As mais de 6.000 plataformas foram identificadas numa área de 300 quilómetros quadrados, têm uma forma retangular — apesar de algumas serem circulares — de cerca de 20 por 10 metros com dois a três metros de altura e surgem em grupos de três a seis unidades em torno de uma praça. Estes conjuntos são interpretados pelos investigadores como complexos residenciais. Os autores do estudo identificaram também que o complexo sistema de estradas que se estende por vários quilómetros liga os diferentes centros urbanos e acaba por criar uma rede de escala regional. Há ainda quatro tipos diferentes de estradas com dois a três e quatro a 15 metros de profundidade. “Acreditamos que, para além da ligação de espaços, a maioria dos caminhos estava intimamente relacionada com a gestão de águas superficiais e práticas agrícolas”, explicam os investigadores. Este tipo de desenvolvimento na floresta amazónica equatoriana é assim comparável aos sistemas urbanos maias presentes no México e na Guatemala.

“O padrão de povoamento é composto por sítios densos com grupos domésticos padronizados de plataformas em torno de praças e arquitetura cívica monumental ligados por ruas”, explicam os investigadores no artigo científico, citado no El Español. “Os enclaves estão ligados entre si, a grandes distâncias, por uma vasta rede de estradas entrelaçadas com esquemas agrícolas intensivos.

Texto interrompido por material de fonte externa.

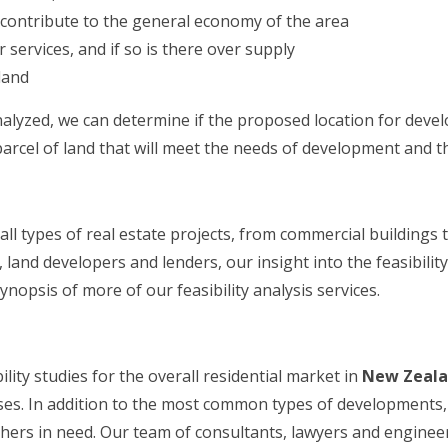
t contribute to the general economy of the area
services, and if so is there over supply
land
nalyzed, we can determine if the proposed location for devel
arcel of land that will meet the needs of development and t
 all types of real estate projects, from commercial buildings
and developers and lenders, our insight into the feasibility
ynopsis of more of our feasibility analysis services.
lity studies for the overall residential market in
New Zeal
. In addition to the most common types of developments, w
 others in need. Our team of consultants, lawyers and engin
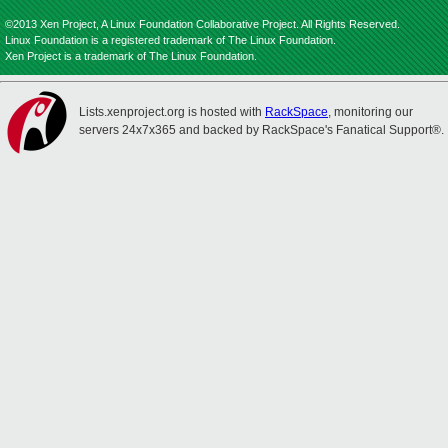
©2013 Xen Project, A Linux Foundation Collaborative Project. All Rights Reserved.
Linux Foundation is a registered trademark of The Linux Foundation.
Xen Project is a trademark of The Linux Foundation.
Lists.xenproject.org is hosted with
RackSpace
, monitoring our
servers 24x7x365 and backed by RackSpace's Fanatical Support®.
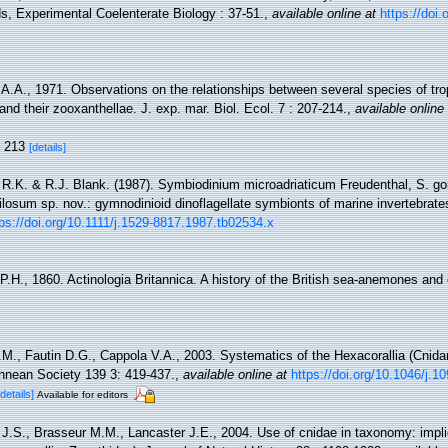
s, Experimental Coelenterate Biology : 37-51.
,
available online at
https://doi
 A.A., 1971. Observations on the relationships between several species of tro
and their zooxanthellae. J. exp. mar. Biol. Ecol. 7 : 207-214.
,
available online
, 213
[details]
 R.K. & R.J. Blank. (1987). Symbiodinium microadriaticum Freudenthal, S. gor
ilosum sp. nov.: gymnodinioid dinoflagellate symbionts of marine invertebrat
tps://doi.org/10.1111/j.1529-8817.1987.tb02534.x
P.H., 1860. Actinologia Britannica. A history of the British sea-anemones and
.M., Fautin D.G., Cappola V.A., 2003. Systematics of the Hexacorallia (Cnidar
innean Society 139 3: 419-437.
,
available online at
https://doi.org/10.1046/j.
[details]
Available for editors
 J.S., Brasseur M.M., Lancaster J.E., 2004. Use of cnidae in taxonomy: impli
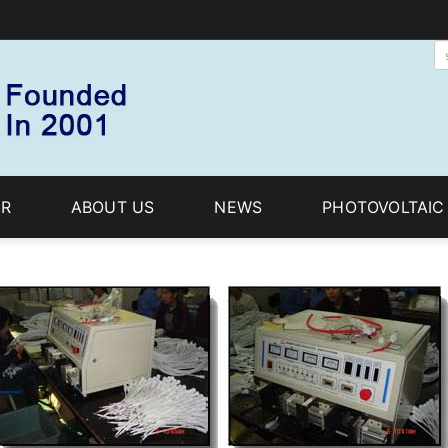
R
ABOUT US
NEWS
PHOTOVOLTAI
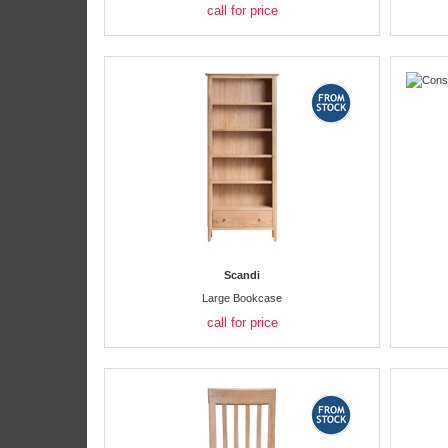
call for price
Scandi
Large Bookcase
call for price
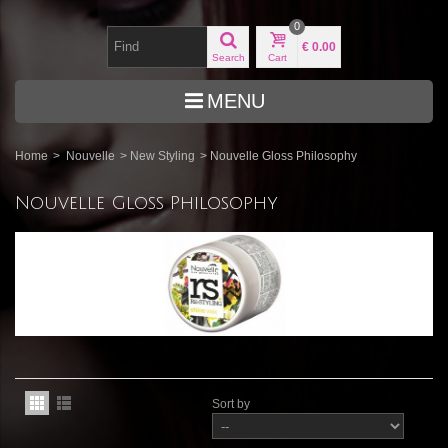
0
€ 0.00
Search
Cart
MENU
Home
>
Nouvelle
>
New Styling
>
Nouvelle Gloss Philosophy
Nouvelle Gloss Philosophy
Sort by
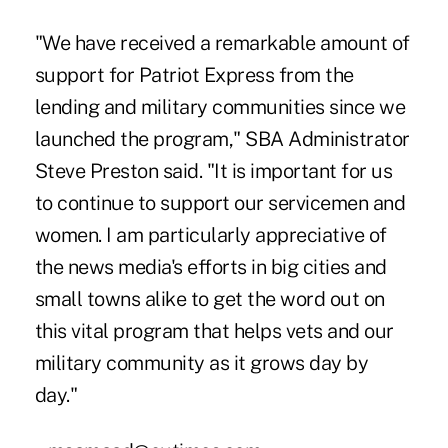
"We have received a remarkable amount of
support for Patriot Express from the
lending and military communities since we
launched the program," SBA Administrator
Steve Preston said. "It is important for us
to continue to support our servicemen and
women. I am particularly appreciative of
the news media's efforts in big cities and
small towns alike to get the word out on
this vital program that helps vets and our
military community as it grows day by
day."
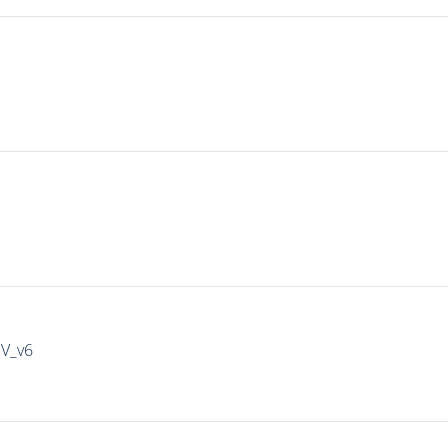
IV_v6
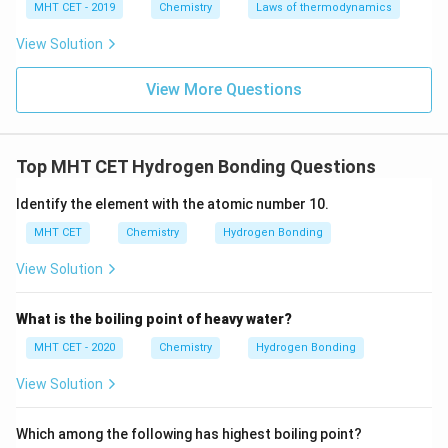
MHT CET - 2019
Chemistry
Laws of thermodynamics
weaker dipole-dipole interactions than alcohols or
carboxylic acids and no possibility for hydrogen
View Solution
bonding like alcohols. Hence, it is expected to have
View More Questions
the lowest boiling point among the options.
Step 3: Conclusion.
Top MHT CET Hydrogen Bonding Questions
Among the given compounds, ethanoic acid, with its
strong hydrogen bonding and ability to form dimers, will
Identify the element with the atomic number 10.
have the highest boiling point. Therefore, the correct
MHT CET
Chemistry
Hydrogen Bonding
answer is:
View Solution
\boxed{\text{(C) Ethanoic acid
(C) Ethanoic acid
What is the boiling point of heavy water?
MHT CET - 2020
Chemistry
Hydrogen Bonding
Download Solution in PDF
View Solution
Which among the following has highest boiling point?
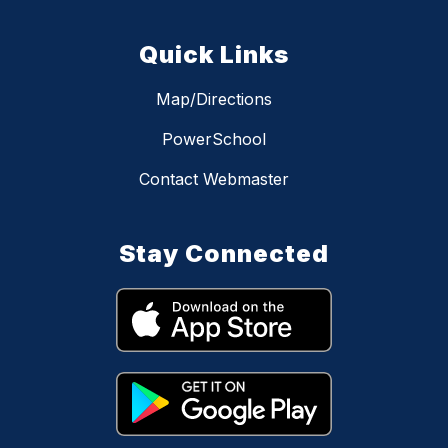
Quick Links
Map/Directions
PowerSchool
Contact Webmaster
Stay Connected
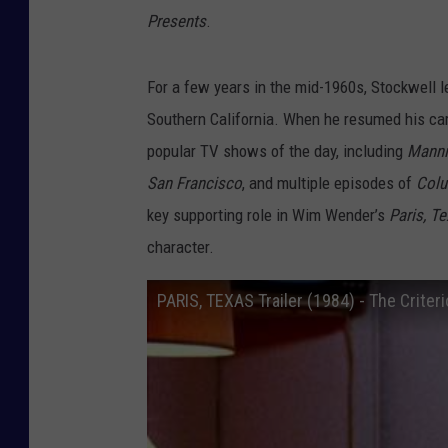
Presents
.
For a few years in the mid-1960s, Stockwell l
Southern California. When he resumed his care
popular TV shows of the day, including
Manni
San Francisco
, and multiple episodes of
Col
key supporting role in Wim Wender’s
Paris, T
character.
PARIS, TEXAS Trailer (1984) - The Criteri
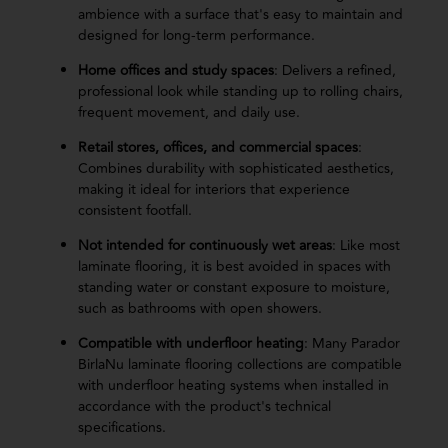
ambience with a surface that's easy to maintain and
designed for long-term performance.
Home offices and study spaces
: Delivers a refined,
professional look while standing up to rolling chairs,
frequent movement, and daily use.
Retail stores, offices, and commercial spaces
:
Combines durability with sophisticated aesthetics,
making it ideal for interiors that experience
consistent footfall.
Not intended for continuously wet areas
: Like most
laminate flooring, it is best avoided in spaces with
standing water or constant exposure to moisture,
such as bathrooms with open showers.
Compatible with underfloor heating
: Many Parador
BirlaNu laminate flooring collections are compatible
with underfloor heating systems when installed in
accordance with the product's technical
specifications.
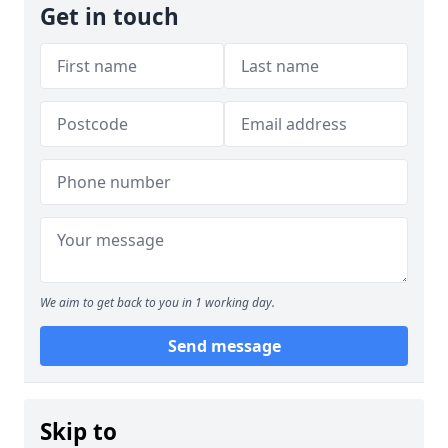
Get in touch
We aim to get back to you in 1 working day.
Send message
Skip to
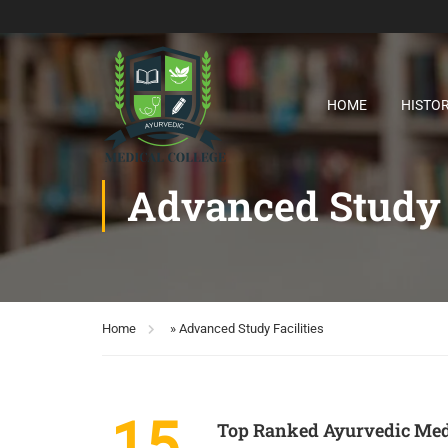
HOME
HISTO
Advanced Study F
Home
»
Advanced Study Facilities
15
Top Ranked Ayurvedic Medi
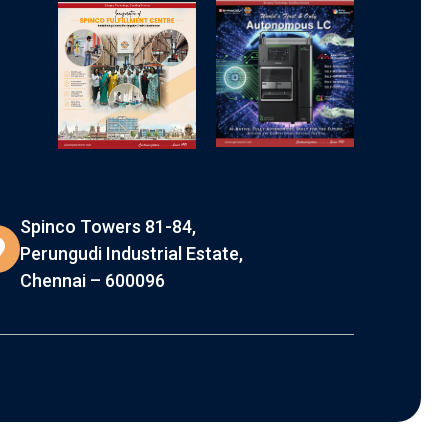
Spinco Towers 81-84,
Perungudi Industrial Estate,
Chennai – 600096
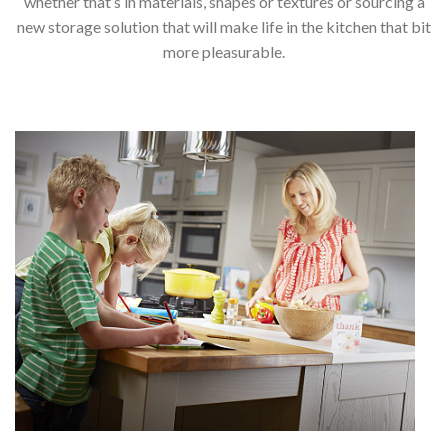
whether that’s in materials, shapes or textures or sourcing a
new storage solution that will make life in the kitchen that bit
more pleasurable.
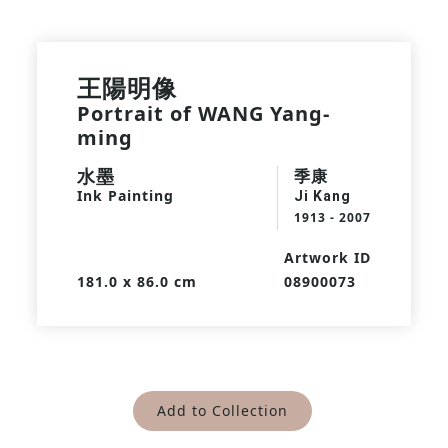
王陽明像
Portrait of WANG Yang-
ming
水墨
季康
Ink Painting
Ji Kang
1913 - 2007
Artwork ID
181.0 x 86.0 cm
08900073
Add to Collection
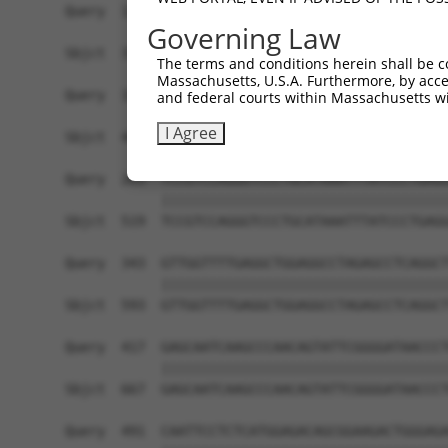
Governing Law
The terms and conditions herein shall be c
Massachusetts, U.S.A. Furthermore, by acces
and federal courts within Massachusetts wi
I Agree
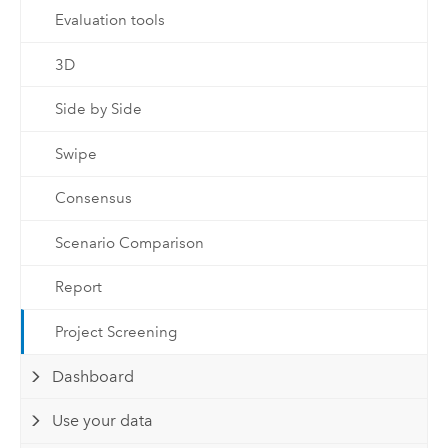
Evaluation tools
3D
Side by Side
Swipe
Consensus
Scenario Comparison
Report
Project Screening
Dashboard
Use your data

A homogeneidade organizacional e arquitetónica, bem como o constante cruzamento de elementos monumentais-cerimoniais, espaços domésticos e áreas económicas, sugere que toda a rede era, pelo menos em parte, contemporânea.”

“Sempre houve uma diversidade incrível de pessoas e povoações na Amazónia, não apenas uma única forma de viver”, disse Rostain. “Estamos apenas a aprender mais sobre eles”.